(This article was first published in The Economic Times.)
The impact of Donald Trump’s presidency will be felt beyond markets and investing. It will impact your child’s education and career plans and your family’s travel. And not for the best.
Added burden on the pocket
Trump plans to revive business sentiments in the US. During his campaign, he talked extensively about cutting corporate tax rates and reducing government regulations. He has also talked about imposing tax on imports, in order to help the country’s local businesses thrive. This is likely to check inflation and generate employment.
Besides, the US Federal Reserve is expected to further hike interest rates. All this is likely to lead to a stronger dollar, making US goods and services expensive for Indians. We will now have to pay more for every dollar we purchase. We will have to shell out more when we send our children to study in the US and on travelling to the country.
During 2016, the rupee had touched a low of 67.74 against the dollar. The year ended at a low of 67.90. In January 2017 itself, the exchange rate started to get close to 69. According to the The Economy Forecast Agency, rupee will touch a low of 72.41 by December 2017 and slide further to 75-76 levels in 2018. This means that your expenses on education and travel to the US will go up by 6.5% or more. However, according to Karan Anand, Head, Relationships, Cox & Kings, the fluctuating dollar hasn’t historically had a significant impact on Indians visiting the US. “We believe that the Trump presidency will build on the USA brand that promotes tourism from India. He has promised jobs to his citizens and tourism is a vehicle to create jobs,” he says. According to the US Department of Commerce, more than a million Indians visited the US in 2016. The travel industry believes that this number will only go up, even if travel becomes more expensive.

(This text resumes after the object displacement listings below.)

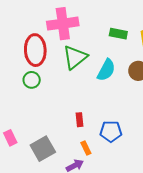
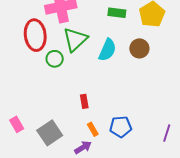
green circle: (32, 80) -> (55, 59), moved
blue pentagon: (111, 131) -> (121, 127), moved

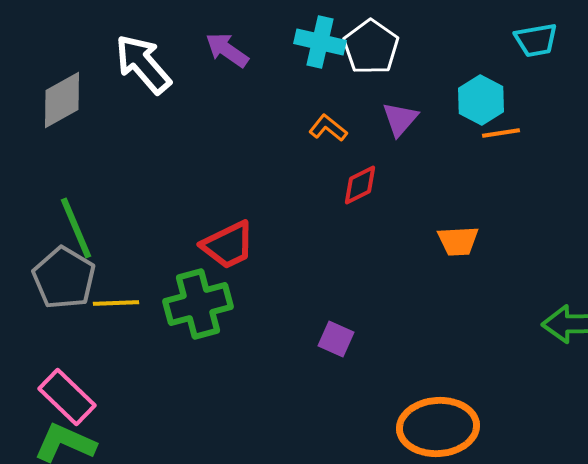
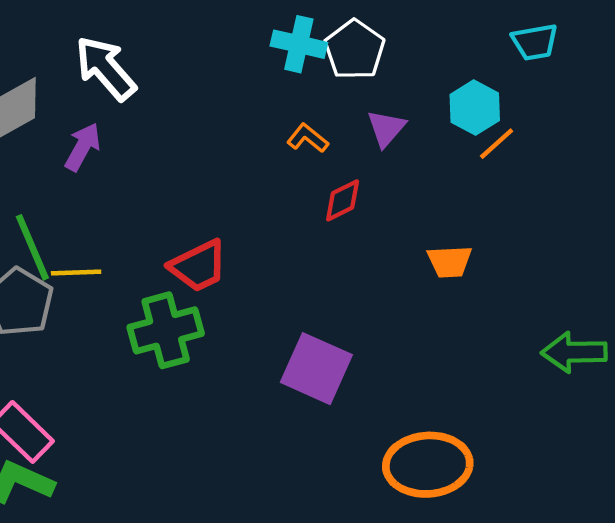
purple arrow: (227, 50) -> (83, 147), moved, turned 84
orange line: (501, 133) -> (497, 144), turned -33
yellow line: (116, 303) -> (76, 272), moved
purple square: (336, 339) -> (316, 369), size x1.8

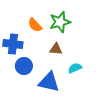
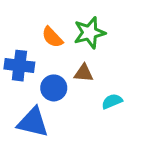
blue circle: (24, 66) -> (54, 88), moved
blue triangle: (49, 82) -> (33, 122), moved

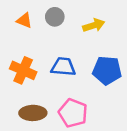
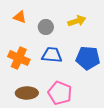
gray circle: (55, 17) -> (46, 27), moved

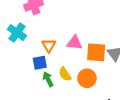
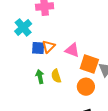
blue square: (40, 63) -> (38, 48), moved
orange circle: (87, 78) -> (86, 87), moved

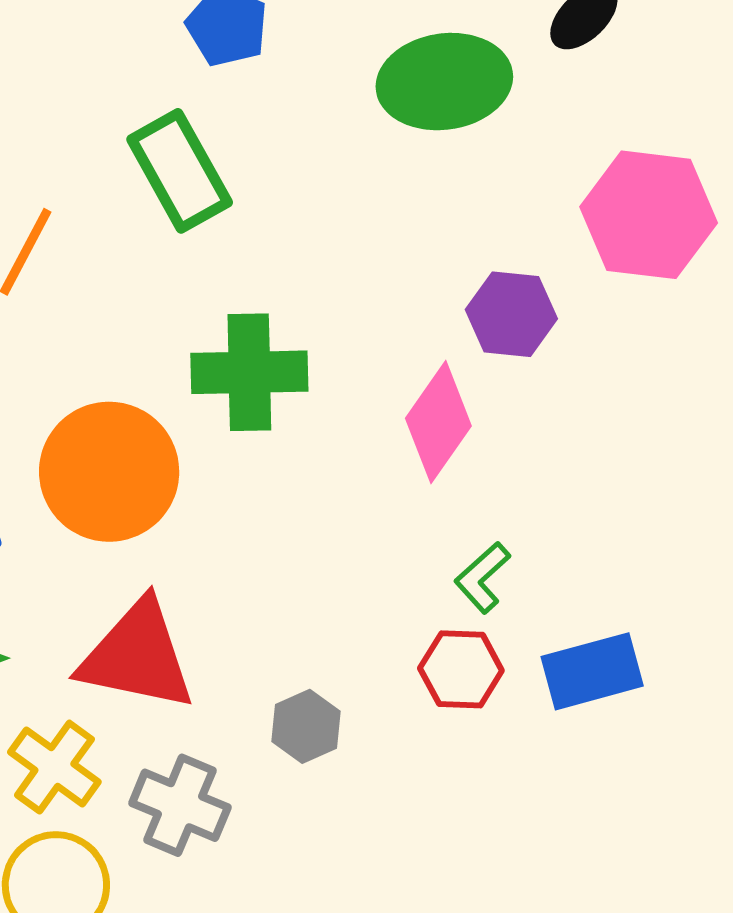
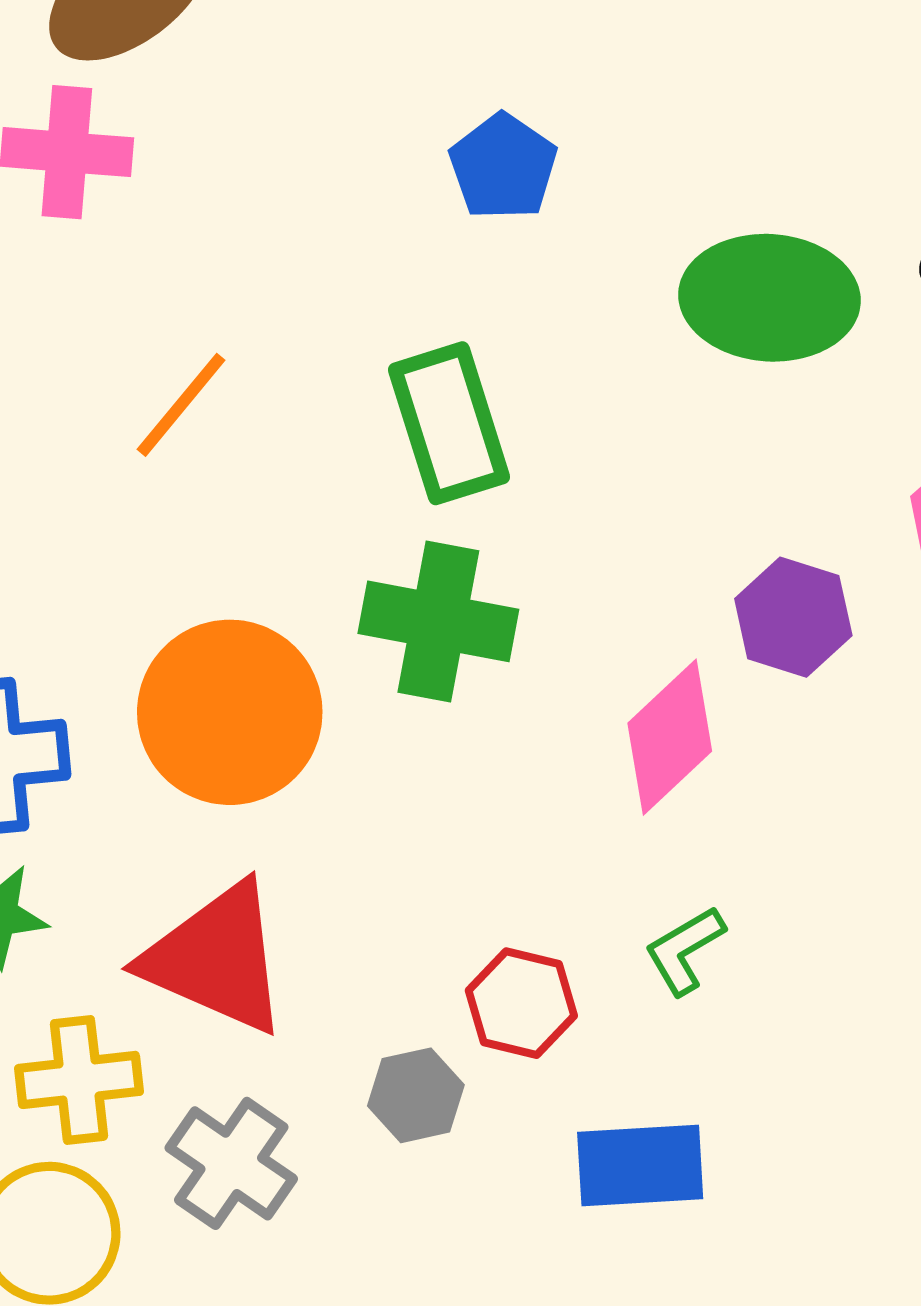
green rectangle: (180, 171) -> (449, 423), moved
red hexagon: (461, 669) -> (521, 1003), moved
blue rectangle: (592, 671) -> (640, 1165), moved
yellow cross: (54, 767) -> (79, 1080), turned 36

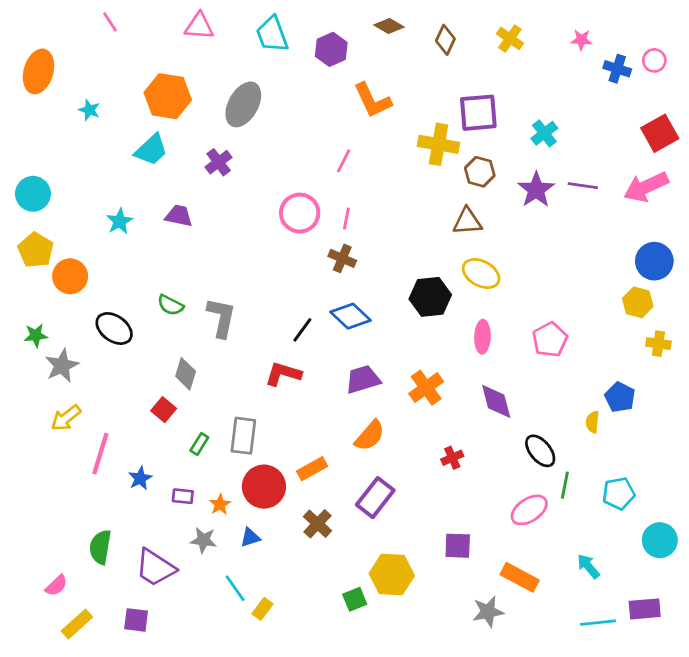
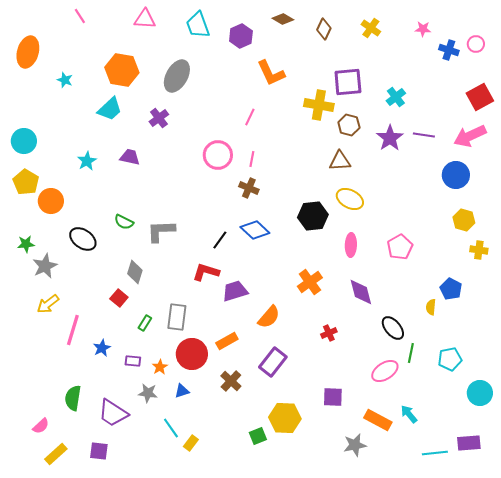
blue circle: (654, 261) -> (456, 175), moved
gray L-shape: (221, 318) -> (161, 231), turned -104
purple trapezoid: (363, 379) -> (235, 291), moved
cyan arrow: (588, 566) -> (409, 414), moved

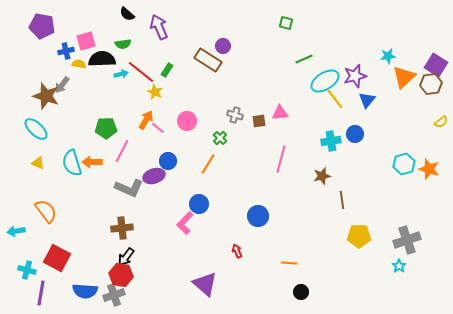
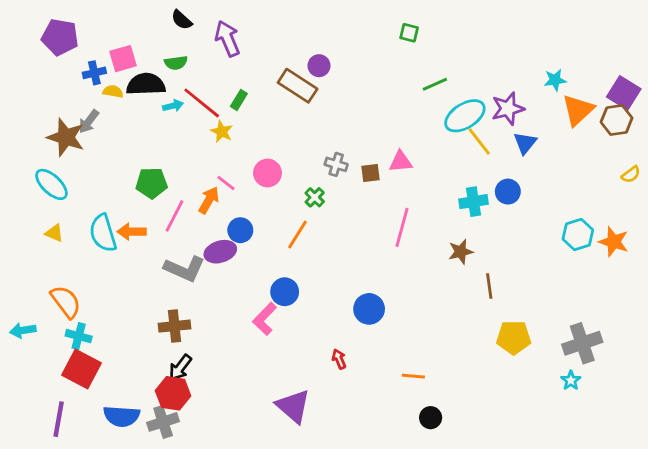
orange arrow: (146, 120) -> (209, 200), moved
cyan cross: (27, 270) -> (79, 336), moved

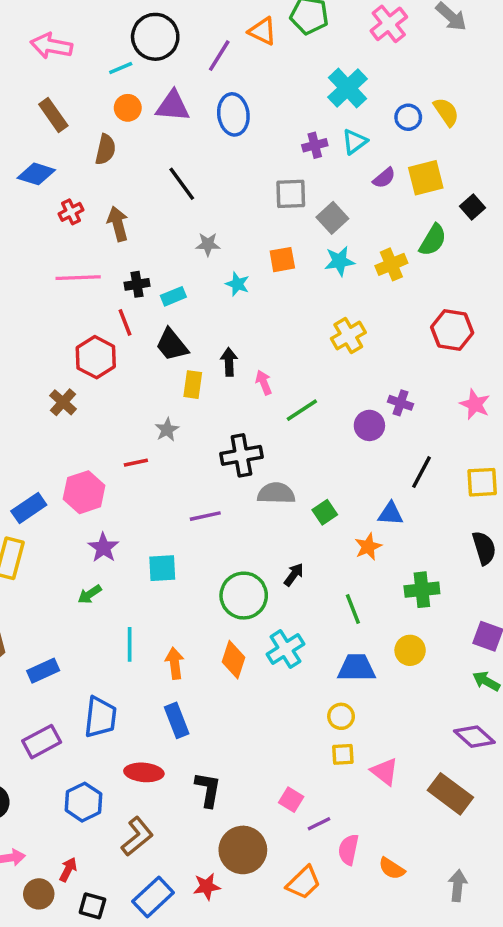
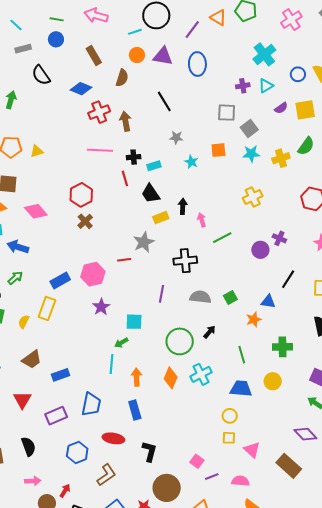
red cross: (71, 212) -> (99, 112), size x1.5
red hexagon: (96, 357) -> (81, 195), moved
yellow rectangle: (193, 385) -> (161, 218), turned 56
gray star: (167, 430) -> (144, 242), size x1.5
gray semicircle: (276, 493) -> (200, 297), moved
purple line: (205, 516) -> (161, 294), turned -72
green arrow: (90, 594) -> (121, 343), moved
pink semicircle: (348, 850) -> (240, 481), moved, turned 78

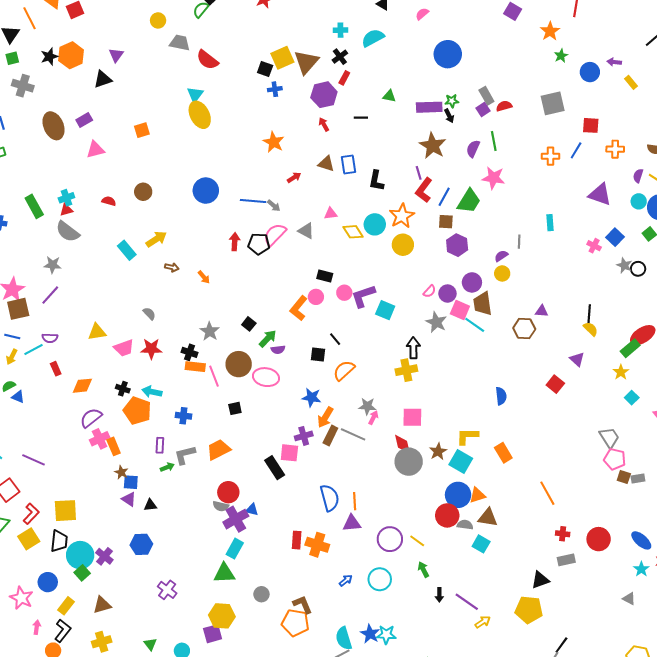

However, on the education front, the US could take a hit. Tanvi Joshi, Branch Director, Success Overseas, an education consultancy, says, “It is not just the rise in the dollar, but also the new policies that are making America stand out as an unwelcoming host. Only students with an ace academic background and firm goals should take the gamble.” The strengthening dollar will not only increase tuition fees of US universities, but also the fee for tests needed to be taken for admission into US universities —GRE, GMAT, TOEFL and IELTS. The payments made for these tests are made in dollars. Students and professionals who undertake specialisation courses online through websites like Coursera and Udacity will also have to shell out more for the same reason.
Jobs under fire
One of Trump’s popular slogans has been: Buy American, hire American. He wants American citizens to buy products that are manufactured locally and American companies to hire locals. The Indian IT and ITeS industries, which draw a major part of their earnings—60% and upwards—from the US market, will suffer if US companies reduce their outsourcing spends. It is too soon to say if people employed in this sector should be worried or not, but they definitely need to be watchful of how things progress.
The same applies to H1B visa seekers who wish to work in the US. Trump’s stance on immigration could lead to a change in H1B visa rules. Experts say the Trump administration is also planning to increase the wage limit to $100,000, to prevent low wage IT workers from India replacing American workers. It is not clear what the new rules will be, but the visa regulations are likely to become stricter. This will impact thousands of Indian workers and their families, who wish to make a living in the US.
The Indian IT and BPO industry’s trade association, Nasscom, has also lowered the industry’s growth projections for 2016-17 to 8-10% from its earlier projections of 10-12%. Nasscom also expects hiring in this sector to drop by 20% in 2017. Hirings in the sector have been on a downward trend since 2016. The biggest names in IT industry—Infosys, Tata Consultancy Services and Wipro—use the H1B programme extensively to send temporary workers to the US. People employed in this sector should be concerned because automation is already taking away their jobs, and Trump will only add to their woes.
In 2016, Infosys alone had axed over 9,000 employees. Earlier last year, Cisco had announced that it would layoff 14,000 employees starting 2017. IBM and Microsoft were also in the news in 2016 for similar reasons. Across the border, Oracle recently started to laying off employees in Beijing. While their official statement denies any link to Trump’s policies, the layoff does coincide with the new President’s inauguration. Since President Trump has insisted US companies employing US citizens, such layoffs in India canot be ruled out. Experts say it is best to avoid the US unless the opportunity is not available anywhere else in the world. It might be best to not go chasing the H1B visa for now, they say.